Y la de Beth que contestaba:

– Quizá. No lo sé.

– Esto me asusta.

Y después, la voz de Tina otra vez:

– ¿Cree que alguna vez lograrán abrir la esfera?

– Quizá. No lo sé.

En el laboratorio, Beth estaba encorvada sobre la consola, observando la pantalla.

– Todavía con eso, ¿eh? -dijo Norman.

– Sí.

En la grabación Beth estaba terminando de comer su porción de tarta y decía:

– No creo que haya motivos para tener miedo.

– Es lo desconocido -decía Tina.

– Por supuesto -decía Beth en la pantalla-; pero no es probable que algo desconocido sea peligroso y aterrador. Lo más probable es que sea inexplicable nada más.
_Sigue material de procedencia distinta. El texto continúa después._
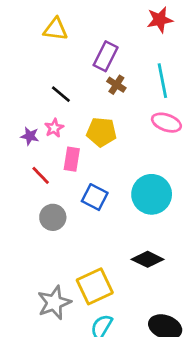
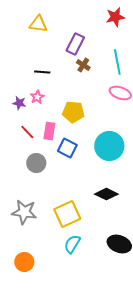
black line: (61, 94) -> (42, 72), turned -35
yellow pentagon: (102, 132) -> (73, 112), moved
pink rectangle: (72, 159) -> (49, 131), moved
gray star: (54, 303) -> (24, 212), moved, turned 30

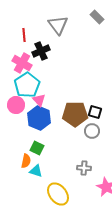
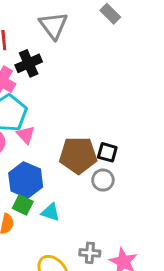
blue hexagon: (39, 118) -> (26, 180), moved
gray cross: (84, 168) -> (90, 253), moved
cyan triangle: (36, 171) -> (50, 212), moved

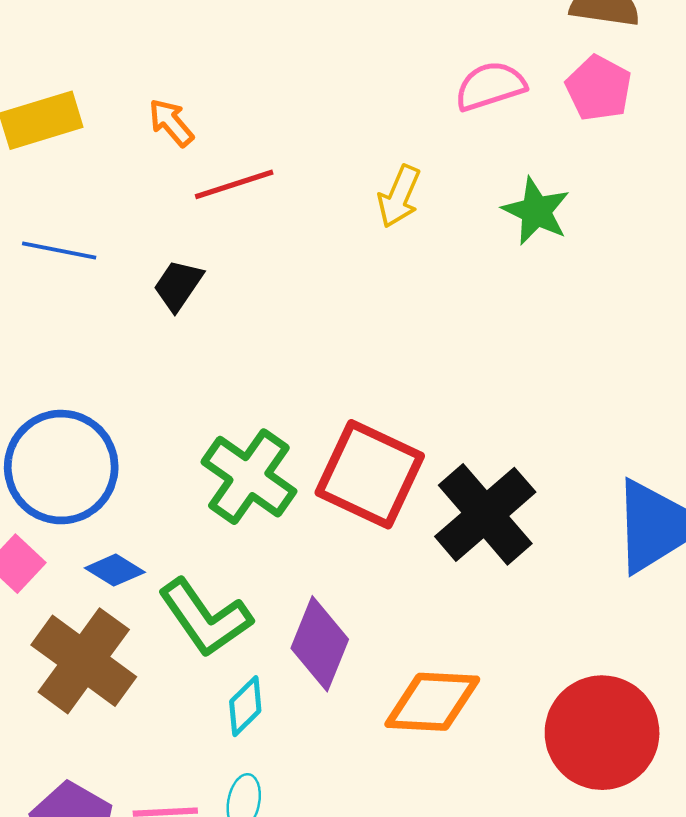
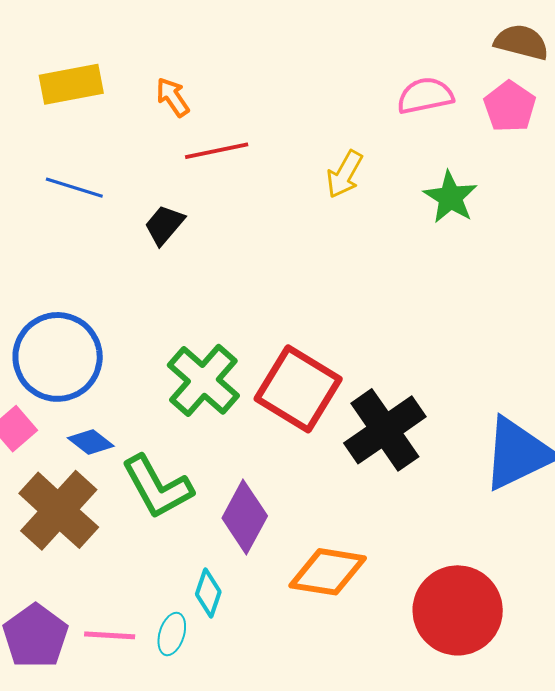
cyan diamond: (245, 706) -> (208, 593), moved, turned -33

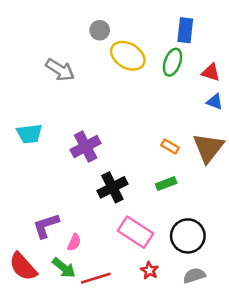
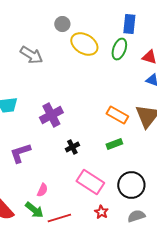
orange rectangle: (170, 146) -> (117, 115), size x1.5
black cross: (112, 187) -> (72, 147), size x0.6
purple L-shape: (46, 226) -> (20, 153), moved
– Famosas palabras postumas -dijo Beth, observándose a sí misma.

– En ese momento sonaban bien -opinó Norman-; servía para mantener calmada a Tina.

En pantalla, Beth le preguntaba a ésta:

– ¿Les tiene miedo a las serpientes?

– Las serpientes no me molestan -decía Tina.

– Bueno, pues yo no las puedo soportar -declaraba Beth.

La bióloga detuvo la cinta y se volvió hacia Norman.

– Parece como si esto hubiera ocurrido hace mucho tiempo, ¿no?

– Estaba pensando precisamente eso -confesó Norman.

– ¿Esto significa que estamos viviendo la vida a pleno?

– Creo que significa que nos hallamos en peligro mortal -repuso Norman-. ¿Por qué estás tan interesada en esta cinta?

– Porque no tengo otra cosa que hacer y, si no me mantengo ocupada, voy a empezar a chillar y organizar una de esas tradicionales escenas femeninas que ya me viste hacer una vez.

– ¿Te vi? No recuerdo ninguna escena.

– Gracias -dijo Beth.

Norman vio que había una manta sobre un diván, en un rincón del laboratorio, y que Beth había quitado una de las lámparas de la mesa de trabajo y la había colgado en la pared, encima del diván.